# What you should do
The lines to copy from the listing below are those that contain the string "specialized".

# Supplied material

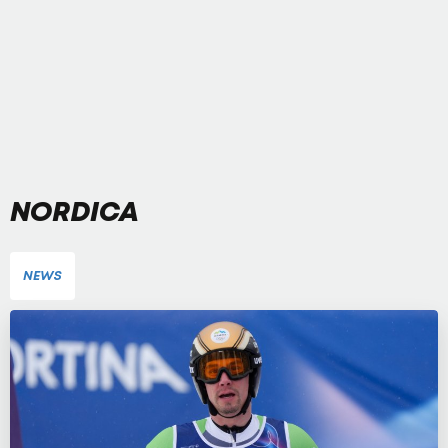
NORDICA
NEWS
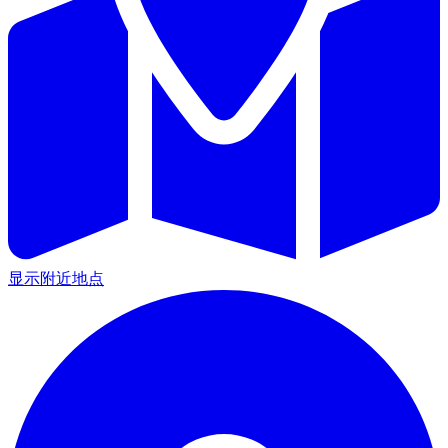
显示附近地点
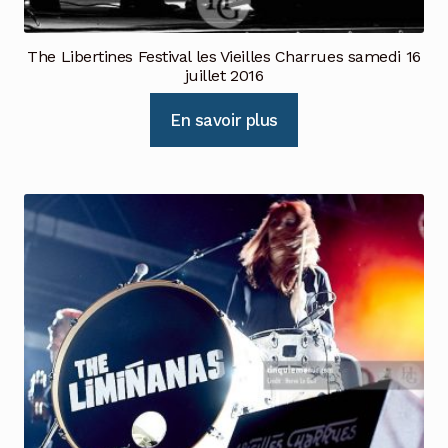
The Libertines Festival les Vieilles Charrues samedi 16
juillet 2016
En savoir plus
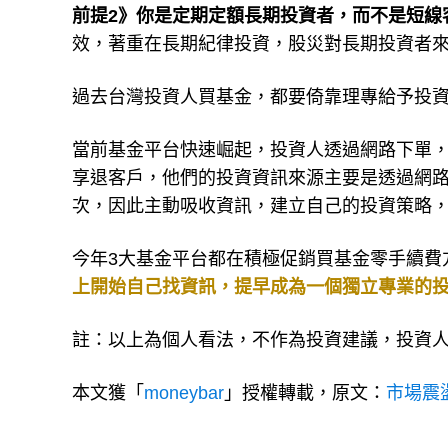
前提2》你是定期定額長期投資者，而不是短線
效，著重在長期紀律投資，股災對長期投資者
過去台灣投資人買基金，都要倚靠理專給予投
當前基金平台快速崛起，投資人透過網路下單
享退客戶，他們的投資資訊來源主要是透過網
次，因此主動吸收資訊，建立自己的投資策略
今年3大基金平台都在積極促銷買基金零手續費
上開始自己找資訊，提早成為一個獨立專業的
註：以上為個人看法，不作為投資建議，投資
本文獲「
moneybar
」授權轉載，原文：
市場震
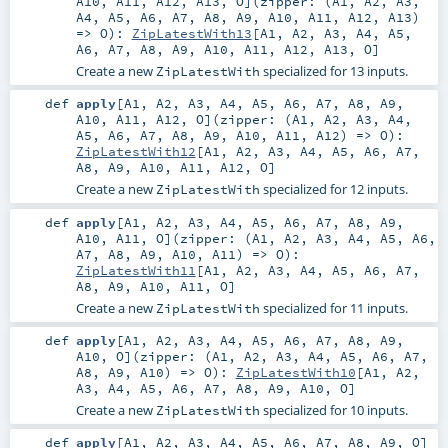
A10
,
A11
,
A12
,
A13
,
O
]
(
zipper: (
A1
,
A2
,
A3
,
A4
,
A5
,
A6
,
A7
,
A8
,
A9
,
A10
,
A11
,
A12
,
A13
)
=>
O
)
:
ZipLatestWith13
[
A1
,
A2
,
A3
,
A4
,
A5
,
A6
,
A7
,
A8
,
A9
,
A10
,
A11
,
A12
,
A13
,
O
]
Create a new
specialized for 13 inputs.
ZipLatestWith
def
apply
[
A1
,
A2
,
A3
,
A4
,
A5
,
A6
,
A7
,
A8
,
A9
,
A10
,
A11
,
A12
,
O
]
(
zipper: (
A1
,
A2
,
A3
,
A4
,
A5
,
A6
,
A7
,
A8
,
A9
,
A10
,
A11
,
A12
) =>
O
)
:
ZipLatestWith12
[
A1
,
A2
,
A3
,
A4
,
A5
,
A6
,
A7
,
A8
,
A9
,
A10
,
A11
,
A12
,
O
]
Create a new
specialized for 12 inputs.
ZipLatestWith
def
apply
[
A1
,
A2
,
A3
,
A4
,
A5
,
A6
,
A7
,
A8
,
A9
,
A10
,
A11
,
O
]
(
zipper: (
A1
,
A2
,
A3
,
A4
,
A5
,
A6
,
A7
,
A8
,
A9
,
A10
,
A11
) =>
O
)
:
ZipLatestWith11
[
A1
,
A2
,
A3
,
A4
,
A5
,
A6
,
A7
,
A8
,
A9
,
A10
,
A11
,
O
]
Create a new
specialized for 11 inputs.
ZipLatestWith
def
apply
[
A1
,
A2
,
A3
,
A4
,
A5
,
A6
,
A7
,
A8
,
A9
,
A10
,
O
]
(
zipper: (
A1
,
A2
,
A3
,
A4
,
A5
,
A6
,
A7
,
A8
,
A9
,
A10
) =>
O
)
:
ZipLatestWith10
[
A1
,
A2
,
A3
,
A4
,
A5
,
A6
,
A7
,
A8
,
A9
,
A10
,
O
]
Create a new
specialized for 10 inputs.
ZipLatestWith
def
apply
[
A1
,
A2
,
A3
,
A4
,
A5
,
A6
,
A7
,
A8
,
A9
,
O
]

# Response below
specialized for 13 inputs.
specialized for 12 inputs.
specialized for 11 inputs.
specialized for 10 inputs.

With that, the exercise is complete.